Most graduate students in the department receive some form of financial support. If otherwise eligible, students in the M.S. program may receive teaching assistantships for 2.5 academic years after the date of their admission to graduate school. For Ph.D. students, eligibility extends five academic years after admission.
Graduate teaching assistants have responsibilities for tutoring and teaching laboratory sections and recitations. The teaching load varies from semester to semester, but generally involves six to 10 contact hours per week. In the summer, the hours are arranged so teaching assistants can devote most of their time to research.
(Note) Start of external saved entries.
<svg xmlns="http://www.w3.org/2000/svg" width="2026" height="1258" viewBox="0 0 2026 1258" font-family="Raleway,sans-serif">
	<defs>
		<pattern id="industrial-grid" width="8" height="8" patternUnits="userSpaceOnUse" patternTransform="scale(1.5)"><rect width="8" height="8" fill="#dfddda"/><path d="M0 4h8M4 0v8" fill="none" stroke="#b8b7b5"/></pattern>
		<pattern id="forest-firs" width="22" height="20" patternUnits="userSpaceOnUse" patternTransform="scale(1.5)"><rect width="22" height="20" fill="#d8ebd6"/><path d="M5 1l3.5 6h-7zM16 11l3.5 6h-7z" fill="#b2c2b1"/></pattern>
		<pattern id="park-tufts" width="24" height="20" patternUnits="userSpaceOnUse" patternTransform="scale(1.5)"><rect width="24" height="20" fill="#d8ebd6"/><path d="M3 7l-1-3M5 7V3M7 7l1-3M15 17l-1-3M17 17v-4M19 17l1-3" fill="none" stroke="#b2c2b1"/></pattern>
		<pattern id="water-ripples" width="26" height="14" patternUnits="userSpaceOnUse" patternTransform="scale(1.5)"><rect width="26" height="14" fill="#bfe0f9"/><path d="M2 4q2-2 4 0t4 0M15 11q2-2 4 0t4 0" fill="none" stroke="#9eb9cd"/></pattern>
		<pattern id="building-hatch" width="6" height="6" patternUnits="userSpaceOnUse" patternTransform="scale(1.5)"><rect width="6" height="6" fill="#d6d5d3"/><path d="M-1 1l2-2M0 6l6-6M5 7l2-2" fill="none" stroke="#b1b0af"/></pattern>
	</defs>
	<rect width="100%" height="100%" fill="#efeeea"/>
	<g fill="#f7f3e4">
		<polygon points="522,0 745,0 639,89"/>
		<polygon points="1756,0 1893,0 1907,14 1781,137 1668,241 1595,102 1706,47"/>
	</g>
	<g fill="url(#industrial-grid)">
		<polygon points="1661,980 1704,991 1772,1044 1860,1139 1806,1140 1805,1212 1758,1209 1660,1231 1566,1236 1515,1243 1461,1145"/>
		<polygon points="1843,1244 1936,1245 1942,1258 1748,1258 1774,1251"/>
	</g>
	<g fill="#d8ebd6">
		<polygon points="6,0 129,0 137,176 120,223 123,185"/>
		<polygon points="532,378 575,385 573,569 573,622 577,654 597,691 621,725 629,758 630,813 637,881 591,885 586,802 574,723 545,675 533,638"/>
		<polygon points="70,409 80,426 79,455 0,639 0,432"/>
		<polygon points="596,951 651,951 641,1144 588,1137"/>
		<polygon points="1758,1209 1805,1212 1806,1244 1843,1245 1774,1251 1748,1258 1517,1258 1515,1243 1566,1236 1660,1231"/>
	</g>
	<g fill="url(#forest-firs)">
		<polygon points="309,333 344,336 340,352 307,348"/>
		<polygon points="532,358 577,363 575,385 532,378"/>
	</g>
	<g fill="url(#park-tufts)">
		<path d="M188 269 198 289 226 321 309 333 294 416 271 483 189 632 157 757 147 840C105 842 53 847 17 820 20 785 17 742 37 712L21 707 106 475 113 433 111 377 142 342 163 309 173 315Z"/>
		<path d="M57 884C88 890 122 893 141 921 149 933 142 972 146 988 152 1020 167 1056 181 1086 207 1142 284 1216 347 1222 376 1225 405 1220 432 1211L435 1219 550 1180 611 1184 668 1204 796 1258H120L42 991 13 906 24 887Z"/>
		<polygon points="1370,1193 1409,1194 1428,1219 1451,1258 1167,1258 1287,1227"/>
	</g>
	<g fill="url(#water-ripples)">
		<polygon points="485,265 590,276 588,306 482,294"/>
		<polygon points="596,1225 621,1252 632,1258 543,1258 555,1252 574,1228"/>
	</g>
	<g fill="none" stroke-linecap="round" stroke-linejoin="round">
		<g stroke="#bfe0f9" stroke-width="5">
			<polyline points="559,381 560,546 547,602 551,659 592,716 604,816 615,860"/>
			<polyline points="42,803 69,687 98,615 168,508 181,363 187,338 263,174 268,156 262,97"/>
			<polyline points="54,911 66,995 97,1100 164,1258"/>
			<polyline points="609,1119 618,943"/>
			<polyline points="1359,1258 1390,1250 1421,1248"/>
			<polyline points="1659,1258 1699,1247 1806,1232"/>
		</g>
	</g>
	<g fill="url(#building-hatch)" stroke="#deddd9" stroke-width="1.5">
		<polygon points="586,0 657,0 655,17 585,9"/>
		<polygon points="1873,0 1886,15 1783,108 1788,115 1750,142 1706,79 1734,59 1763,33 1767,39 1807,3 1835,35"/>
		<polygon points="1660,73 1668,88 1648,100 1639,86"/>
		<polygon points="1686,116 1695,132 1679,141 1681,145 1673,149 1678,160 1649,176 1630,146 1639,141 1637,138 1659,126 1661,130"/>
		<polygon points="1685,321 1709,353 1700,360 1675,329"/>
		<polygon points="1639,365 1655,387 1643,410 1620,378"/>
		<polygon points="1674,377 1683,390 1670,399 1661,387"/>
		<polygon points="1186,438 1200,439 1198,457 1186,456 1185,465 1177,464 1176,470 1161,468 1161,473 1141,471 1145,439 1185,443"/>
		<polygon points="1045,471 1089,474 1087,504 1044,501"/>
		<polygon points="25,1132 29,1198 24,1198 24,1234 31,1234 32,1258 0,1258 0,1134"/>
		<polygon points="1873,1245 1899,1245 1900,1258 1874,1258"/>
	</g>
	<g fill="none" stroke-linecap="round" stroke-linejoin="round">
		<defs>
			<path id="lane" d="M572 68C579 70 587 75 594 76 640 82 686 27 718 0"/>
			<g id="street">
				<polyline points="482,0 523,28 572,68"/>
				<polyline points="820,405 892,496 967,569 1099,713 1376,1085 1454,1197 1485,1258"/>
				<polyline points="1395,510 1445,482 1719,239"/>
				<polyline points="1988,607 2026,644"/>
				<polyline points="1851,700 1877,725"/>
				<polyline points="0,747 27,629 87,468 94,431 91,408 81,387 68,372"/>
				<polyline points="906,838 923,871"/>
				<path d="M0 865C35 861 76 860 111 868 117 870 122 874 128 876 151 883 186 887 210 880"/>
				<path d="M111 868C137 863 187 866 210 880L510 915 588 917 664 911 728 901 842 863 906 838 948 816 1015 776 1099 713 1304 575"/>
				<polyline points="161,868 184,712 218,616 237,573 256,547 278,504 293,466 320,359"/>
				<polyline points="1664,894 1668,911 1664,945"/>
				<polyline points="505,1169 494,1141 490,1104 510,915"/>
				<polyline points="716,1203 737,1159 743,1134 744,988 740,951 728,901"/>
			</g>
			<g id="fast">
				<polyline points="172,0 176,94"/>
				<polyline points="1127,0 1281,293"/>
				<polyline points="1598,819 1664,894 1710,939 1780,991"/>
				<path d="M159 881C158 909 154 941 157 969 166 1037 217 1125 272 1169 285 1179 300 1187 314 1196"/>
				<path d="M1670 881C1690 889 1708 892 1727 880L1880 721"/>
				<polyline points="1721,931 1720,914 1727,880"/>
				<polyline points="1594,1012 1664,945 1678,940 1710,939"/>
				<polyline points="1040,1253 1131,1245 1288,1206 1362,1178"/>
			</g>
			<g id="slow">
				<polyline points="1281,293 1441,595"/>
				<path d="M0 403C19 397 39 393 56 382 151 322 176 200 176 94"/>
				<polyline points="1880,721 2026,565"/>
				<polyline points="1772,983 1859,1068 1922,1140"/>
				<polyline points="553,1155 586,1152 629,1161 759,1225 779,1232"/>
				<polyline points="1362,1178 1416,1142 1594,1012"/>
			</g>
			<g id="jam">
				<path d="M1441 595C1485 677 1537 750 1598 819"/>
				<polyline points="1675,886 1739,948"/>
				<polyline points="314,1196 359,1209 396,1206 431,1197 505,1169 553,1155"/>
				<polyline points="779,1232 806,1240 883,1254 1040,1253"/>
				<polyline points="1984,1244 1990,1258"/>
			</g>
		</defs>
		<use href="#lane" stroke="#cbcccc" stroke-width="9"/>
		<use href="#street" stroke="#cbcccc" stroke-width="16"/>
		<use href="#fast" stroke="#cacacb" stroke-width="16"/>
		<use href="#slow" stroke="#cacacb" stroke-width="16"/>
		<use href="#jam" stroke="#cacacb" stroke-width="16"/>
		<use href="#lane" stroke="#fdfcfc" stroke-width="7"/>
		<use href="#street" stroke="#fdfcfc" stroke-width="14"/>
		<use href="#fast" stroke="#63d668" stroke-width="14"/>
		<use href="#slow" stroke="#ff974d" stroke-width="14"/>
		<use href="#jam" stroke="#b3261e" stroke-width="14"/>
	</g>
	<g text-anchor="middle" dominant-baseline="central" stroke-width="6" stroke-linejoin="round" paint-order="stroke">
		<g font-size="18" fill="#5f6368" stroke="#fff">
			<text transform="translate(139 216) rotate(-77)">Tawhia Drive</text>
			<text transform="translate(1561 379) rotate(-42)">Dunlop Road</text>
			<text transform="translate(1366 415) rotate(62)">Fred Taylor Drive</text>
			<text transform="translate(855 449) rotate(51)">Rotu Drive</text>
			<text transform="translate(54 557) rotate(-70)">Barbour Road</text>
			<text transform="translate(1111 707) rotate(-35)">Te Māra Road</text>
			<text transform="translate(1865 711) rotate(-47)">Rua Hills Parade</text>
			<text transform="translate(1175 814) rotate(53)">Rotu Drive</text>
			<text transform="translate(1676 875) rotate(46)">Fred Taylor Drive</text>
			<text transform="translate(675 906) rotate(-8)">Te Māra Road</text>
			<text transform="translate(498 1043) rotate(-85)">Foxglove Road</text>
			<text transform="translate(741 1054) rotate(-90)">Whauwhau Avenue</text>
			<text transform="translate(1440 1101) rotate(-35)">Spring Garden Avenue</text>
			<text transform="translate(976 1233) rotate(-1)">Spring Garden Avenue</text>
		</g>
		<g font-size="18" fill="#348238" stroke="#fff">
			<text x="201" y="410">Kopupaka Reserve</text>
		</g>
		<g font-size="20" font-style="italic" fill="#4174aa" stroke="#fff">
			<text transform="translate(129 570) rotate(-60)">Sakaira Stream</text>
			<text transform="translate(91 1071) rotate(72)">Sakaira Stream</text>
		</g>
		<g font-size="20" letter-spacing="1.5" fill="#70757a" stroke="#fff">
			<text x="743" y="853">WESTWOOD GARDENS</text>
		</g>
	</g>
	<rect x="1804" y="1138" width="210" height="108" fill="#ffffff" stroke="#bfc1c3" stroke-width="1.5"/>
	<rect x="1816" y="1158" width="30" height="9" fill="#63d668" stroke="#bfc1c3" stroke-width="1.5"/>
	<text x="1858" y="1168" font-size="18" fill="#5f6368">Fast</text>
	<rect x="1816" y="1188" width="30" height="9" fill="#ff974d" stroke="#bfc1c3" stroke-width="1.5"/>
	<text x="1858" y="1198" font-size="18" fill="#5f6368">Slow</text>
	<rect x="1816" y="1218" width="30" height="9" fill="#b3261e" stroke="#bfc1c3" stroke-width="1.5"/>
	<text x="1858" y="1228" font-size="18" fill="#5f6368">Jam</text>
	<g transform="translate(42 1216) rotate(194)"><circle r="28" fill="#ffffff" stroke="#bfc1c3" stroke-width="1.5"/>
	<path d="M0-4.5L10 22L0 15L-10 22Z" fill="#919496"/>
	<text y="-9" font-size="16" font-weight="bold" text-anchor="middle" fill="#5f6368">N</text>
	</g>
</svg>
Teaching assistantships are generally given for a 12‐month period. The stipends are competitive and are awarded based on the applicant 's experience and qualifications. All teaching assistantships include a waiver of tuition, but recipients are responsible for the payment of university fees. Teaching assistants must maintain good academic standing to retain their appointments. Applications for teaching assistantships should be made as early as possible to ensure the availability of a position. Further details can be found in NIU's Graduate Catalog.
Funds for research assistantships most often come from external agency grants to individual faculty members. Qualified students working (or interested in working) with a faculty member who has appropriate external funding may apply for a research assistantship from that faculty member. The terms of the appointment will depend on the faculty member 's needs, Graduate School regulations and the applicable conditions of the granting agency that provides the funding.
Graduate School Fellowships are awarded each year on the basis of departmental nominations and university‐wide competitions. For students beginning their studies in the fall, applications for admission, with supporting materials required for the fellowship application, should arrive well before the February 1 deadline in order to be considered by the department for nomination.
The Graduate School also sponsors Dissertation Completion Fellowships each year. These competitive grants are furnished to candidates for doctoral degrees who are in their final year of study. A formal application and nomination by the student's department is required in order to be considered for this award.
The Sponsored Programs Administration assists graduate students seeking financial assistance from outside the university. This office, located in Lowden Hall, has information and applications available for a variety of external granting agencies.
Minority Student Programs
Minority students are encouraged to apply for awards from the National Science Foundation, the Illinois Consortium for Educational Opportunity Program (ICEOP) and/or the Illinois Minority Graduate Incentive Program (IMGIP) through the NIU Graduate School.
Under the Patricia Roberts Harris Graduate and Professional Opportunities Program, sponsored by the U.S. Department of Education, students returning application forms and credentials are automatically considered by the department as potential nominees for fellowships such as the Jeffrey Lunsford Fellowship, the Carter G. Woodson Scholars Program and the Rhoten A. Smith Assistantship Program. Nominations are submitted annually on or around February 1. If you are interested in being considered for one of them, it is advisable to make your application and supporting materials available early. Further details for all of these programs are available from the Graduate School or from our Department's Scholarships Webpage.
NIU is committed to increase the entry of minorities into academic and professional positions. Our graduate students have proven very successful in obtaining these awards in recent years.